Passage fourni:
Métriques
Récitation chantée : introduction
Psalmodier (récitation chantée, cantilation personnelle, chanting) n’est pas chanter (singing). Tous les chants utilisent des mélodies, ils se rapprochent donc plus de la musique ; quant à la récitation chantée : pas toujours. Souvent le ton est quasi-monocorde (ekaśruti) avec de faibles variations de hauteur de notes. Ce type de technique est plus adapté au chant dévotionnel, à la litanie, à la psalmodie et peut conduire le mental à un état méditatif.
Le texte versifié utilise des mélodies reflétant des traditions régionales ou de lignée de professeurs. Ainsi les mélodies sont transmises suivant la tradition orale, à l’époque, au sein d’ashrams (āśrama-s) et ou durant le « gurukulam ». La mélodie d’un même chant, voire la recension, peut-être différente d’une région à l’autre de l’Inde, d’un ashram à l’autre. Par exemple la tradition suivie par śrī Krishnamacharya suit la recension (ou style) dite « drāviḍa pāthaḥ » (tamil, typique de la région du Kerala).
La mélodie est une combinaison d’éléments musicaux tels la hauteur de chant, les notes, la cadence, le rythme, la vitesse, les pauses entre les vers.
Tous les textes sanskrits ne sont pas écrits en vers. On parle alors de textes en prose. Tous les types d’expression orale sont appelés « ukti ». La composition poétique est appelée uktikāvya, « kavi » signifiant le sage-poète.
Kāvya est de deux types :
- Dṛśyakāvya, qui peut être vu telles les performances théâtrales
- Śravyakāvya, qui ne peut être qu’entendu ou chanté
Une partie de la beauté des poèmes (alaṅkāraśāstra – poésie ou Science de la Beauté) est issue figures de style jouant les suggestions induites (dhvaniḥ), les jeux de mots (śleṣa), la place des mots, le sens des mots, les sonorités des mots : par exemples, les métaphores (rūpaka), les comparaisons (upamā), les hyperboles (atiśayokti), les allitérations, les assonances, consonances, les rythmes. Ainsi souvent un poème, un hymne, etc. peut être compris à plusieurs niveaux.

Matériel fourni:

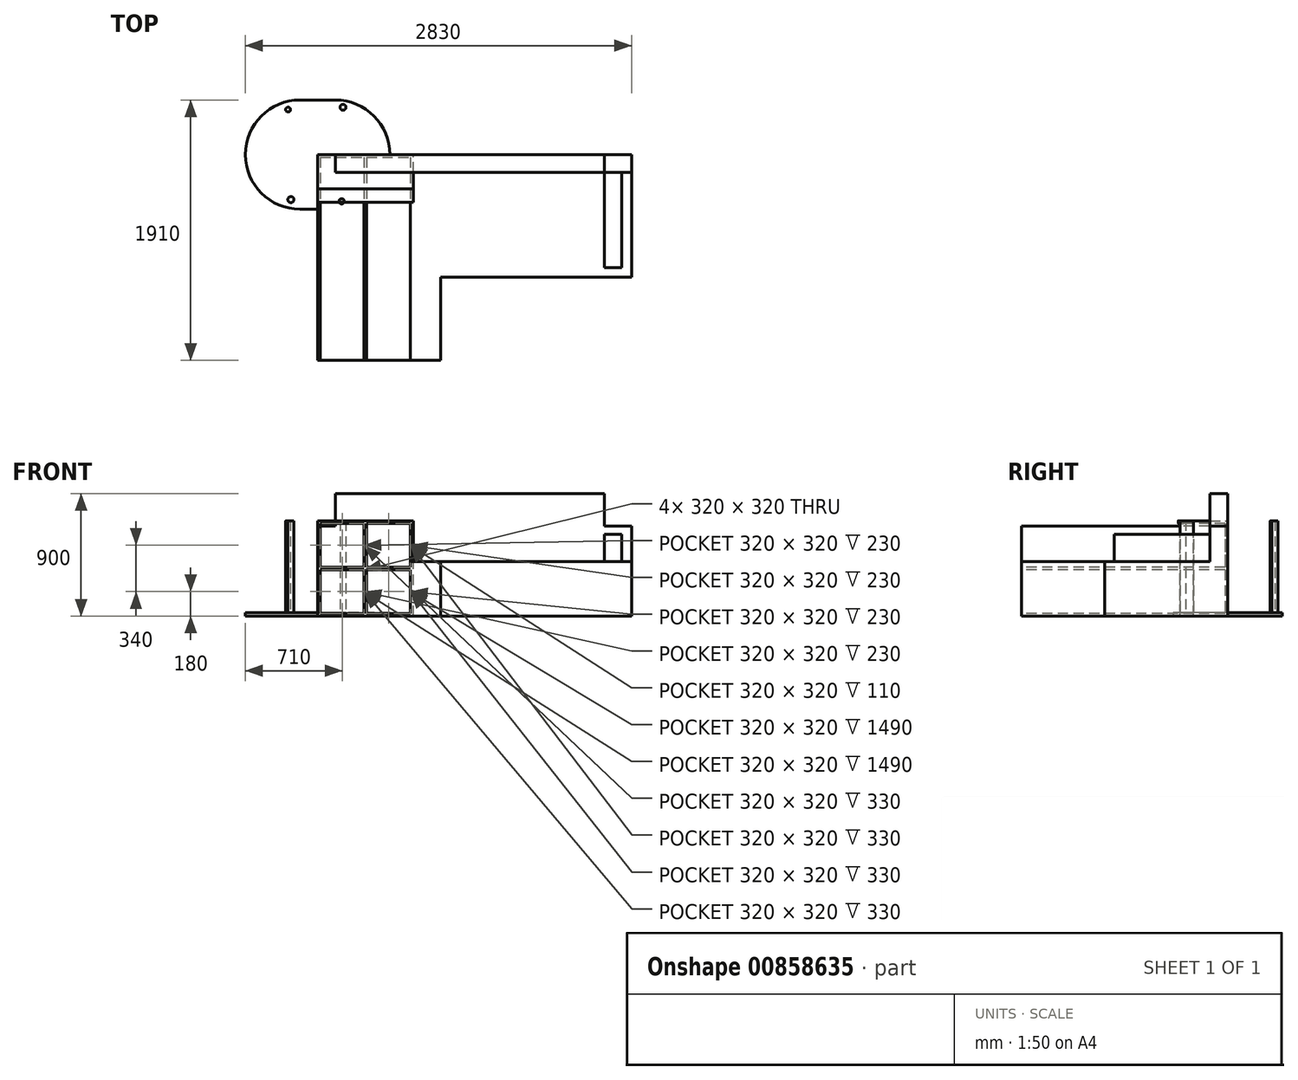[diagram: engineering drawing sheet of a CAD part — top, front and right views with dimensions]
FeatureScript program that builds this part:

Objectif A: Selon le texte sur la récitation chantée, quelle recension suit la tradition de śrī Krishnamacharya ?
Objectif B: Extrayez du texte sur la récitation chantée le passage allant de « Kāvya est de » à « à plusieurs niveaux. ».
Le matériel fourni n'a aucun rapport avec le texte sur la récitation chantée.

Résultat attendu A: Elle suit la recension dite « drāviḍa pāthaḥ ».

Résultat attendu B:
Kāvya est de deux types :
- Dṛśyakāvya, qui peut être vu telles les performances théâtrales
- Śravyakāvya, qui ne peut être qu’entendu ou chanté
Une partie de la beauté des poèmes (alaṅkāraśāstra – poésie ou Science de la Beauté) est issue figures de style jouant les suggestions induites (dhvaniḥ), les jeux de mots (śleṣa), la place des mots, le sens des mots, les sonorités des mots : par exemples, les métaphores (rūpaka), les comparaisons (upamā), les hyperboles (atiśayokti), les allitérations, les assonances, consonances, les rythmes. Ainsi souvent un poème, un hymne, etc. peut être compris à plusieurs niveaux.